Les membres de la communauté ont dénoncé les menaces qui pèsent sur leurs sources de production et le recours excessif à la force par la police et l'armée dans le cadre d'un processus de consultation. L'évêque du diocèse de Latacunga a parlé de la disproportion de l'entrée de 500 militaires dans une ville de 1.100 habitants. De son côté, la Compañía Minera La Plata SA a publié une déclaration publique dans laquelle elle accuse l'entrée de groupes violents en dehors de la communauté pour entraver et saboter la consultation.
Le manque de sécurité des citoyens en Équateur a fait la une des journaux du monde entier. Ceci après l'assassinat de Fernando Villavicencio, alors candidat à la présidentielle, l'évasion de prison de trafiquants de drogue connus des cartels Los Lobos et Los Choneros, l'attaque du studio Televisión TC, entre autres. Dans ce contexte instable, le gouvernement a fait valoir qu'il lui fallait davantage de ressources pour lutter contre le crime organisé. Et c’est pour cette raison que nombreux sont ceux qui considèrent les nouveaux projets miniers et la poursuite de l’extraction du pétrole en Amazonie comme une source de revenus nécessaire à la stabilité du pays.
Toutefois, l’activité économique ne peut justifier les violations des droits de l’homme. Lors de ma récente visite, j'ai pu constater divers cas de non-respect de décisions judiciaires visant à protéger les droits fondamentaux contre la pollution générée par des pratiques extractives non durables.
Par exemple, il y a le cas des briquets utilisés pour brûler les gaz générés par l'extraction du pétrole brut, où le tribunal provincial de Sucumbíos a ordonné le retrait des briquets situés à proximité des centres peuplés. Cependant, le délai fixé par la Cour n’a pas été respecté, et aujourd’hui encore, il y a plus de briquets qu’en 2021, lorsque la Cour rend son arrêt. Cela expose la population à des substances cancérigènes et aggrave l’urgence climatique en raison des émissions de puissants gaz à effet de serre. De même, il y a l'affaire Sarayaku, jugée par la Cour interaméricaine des droits de l'homme, qui ordonne le retrait d'explosifs posés pour l'exploration pétrolière en violation des garanties de la Convention américaine relative aux droits de l'homme.
J'ai également pu constater le non-respect des résultats des processus de consultation. Un exemple clair est l’absence de retrait ordonné et progressif des activités et des installations d’extraction de pétrole brut du parc national Yasuní.
Le respect des décisions de justice et les résultats des consultations ne peuvent être considérés par le gouvernement du président Noboa comme un simple calcul politique à court terme.
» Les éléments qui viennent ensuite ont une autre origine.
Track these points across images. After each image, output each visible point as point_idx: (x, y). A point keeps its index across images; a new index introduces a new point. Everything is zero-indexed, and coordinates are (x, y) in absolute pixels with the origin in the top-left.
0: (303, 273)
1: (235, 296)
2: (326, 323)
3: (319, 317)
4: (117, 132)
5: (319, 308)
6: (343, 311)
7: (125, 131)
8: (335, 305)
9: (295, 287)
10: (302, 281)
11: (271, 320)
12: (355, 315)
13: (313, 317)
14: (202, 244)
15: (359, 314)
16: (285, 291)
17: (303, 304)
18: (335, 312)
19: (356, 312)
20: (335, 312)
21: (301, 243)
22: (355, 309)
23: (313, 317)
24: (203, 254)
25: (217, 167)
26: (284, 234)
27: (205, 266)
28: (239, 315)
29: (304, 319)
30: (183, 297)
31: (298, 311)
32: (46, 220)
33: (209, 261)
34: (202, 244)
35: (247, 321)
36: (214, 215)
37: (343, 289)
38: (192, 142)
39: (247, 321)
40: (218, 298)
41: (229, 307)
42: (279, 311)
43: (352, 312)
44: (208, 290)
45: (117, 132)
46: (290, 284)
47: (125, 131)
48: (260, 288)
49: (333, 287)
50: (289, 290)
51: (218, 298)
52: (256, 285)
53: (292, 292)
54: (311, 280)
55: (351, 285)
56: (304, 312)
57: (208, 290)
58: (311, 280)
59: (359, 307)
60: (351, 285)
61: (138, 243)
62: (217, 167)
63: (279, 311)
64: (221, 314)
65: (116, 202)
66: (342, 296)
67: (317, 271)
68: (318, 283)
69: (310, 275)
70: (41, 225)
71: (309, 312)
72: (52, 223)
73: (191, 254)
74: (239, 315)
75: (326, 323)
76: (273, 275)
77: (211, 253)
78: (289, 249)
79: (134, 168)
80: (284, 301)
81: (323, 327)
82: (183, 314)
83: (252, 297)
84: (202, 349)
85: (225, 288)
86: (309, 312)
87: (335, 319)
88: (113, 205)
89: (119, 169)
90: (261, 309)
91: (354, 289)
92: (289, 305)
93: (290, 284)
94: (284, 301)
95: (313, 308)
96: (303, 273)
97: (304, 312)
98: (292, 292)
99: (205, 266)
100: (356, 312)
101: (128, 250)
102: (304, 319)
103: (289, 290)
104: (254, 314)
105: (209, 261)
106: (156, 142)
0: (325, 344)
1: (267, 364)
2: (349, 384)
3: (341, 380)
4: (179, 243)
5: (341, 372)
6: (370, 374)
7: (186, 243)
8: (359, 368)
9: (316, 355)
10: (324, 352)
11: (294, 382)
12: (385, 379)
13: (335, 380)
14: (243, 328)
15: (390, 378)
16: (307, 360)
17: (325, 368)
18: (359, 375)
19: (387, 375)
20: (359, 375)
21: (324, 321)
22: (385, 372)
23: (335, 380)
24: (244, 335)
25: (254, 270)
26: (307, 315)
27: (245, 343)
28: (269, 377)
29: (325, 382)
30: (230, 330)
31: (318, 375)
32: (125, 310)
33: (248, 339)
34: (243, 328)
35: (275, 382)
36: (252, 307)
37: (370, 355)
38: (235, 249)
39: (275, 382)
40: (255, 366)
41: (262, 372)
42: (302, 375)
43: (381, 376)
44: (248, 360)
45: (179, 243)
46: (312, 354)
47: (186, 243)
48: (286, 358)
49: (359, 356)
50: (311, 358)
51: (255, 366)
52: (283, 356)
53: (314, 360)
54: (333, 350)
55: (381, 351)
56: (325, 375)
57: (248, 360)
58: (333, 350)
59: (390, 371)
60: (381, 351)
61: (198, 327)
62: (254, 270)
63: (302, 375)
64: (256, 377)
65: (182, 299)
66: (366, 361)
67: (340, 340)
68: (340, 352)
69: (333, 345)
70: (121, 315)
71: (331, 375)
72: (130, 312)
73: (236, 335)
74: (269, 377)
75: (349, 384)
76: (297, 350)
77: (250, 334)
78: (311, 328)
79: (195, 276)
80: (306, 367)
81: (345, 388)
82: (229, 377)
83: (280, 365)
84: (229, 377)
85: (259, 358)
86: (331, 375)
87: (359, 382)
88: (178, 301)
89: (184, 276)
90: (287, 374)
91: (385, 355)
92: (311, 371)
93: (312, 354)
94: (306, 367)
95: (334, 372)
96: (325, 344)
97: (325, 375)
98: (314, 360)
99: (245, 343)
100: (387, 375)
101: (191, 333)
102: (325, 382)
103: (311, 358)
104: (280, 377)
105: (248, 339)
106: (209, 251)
Le respect des droits de l'homme est le fondement de la légitimité de tous les actes de la puissance publique. Cela inclut le respect du droit à la protection judiciaire et à la participation à la prise de décision environnementale.
En particulier, le gouvernement équatorien doit immédiatement se conformer à la décision de la consultation populaire sur le Yasuní et ordonner la cessation des activités d'extraction de pétrole brut. C'est dans le respect de l'État de droit que l'Équateur trouvera la force nécessaire pour faire face à la grave menace du crime organisé et progresser vers un développement durable pour tous ses habitants.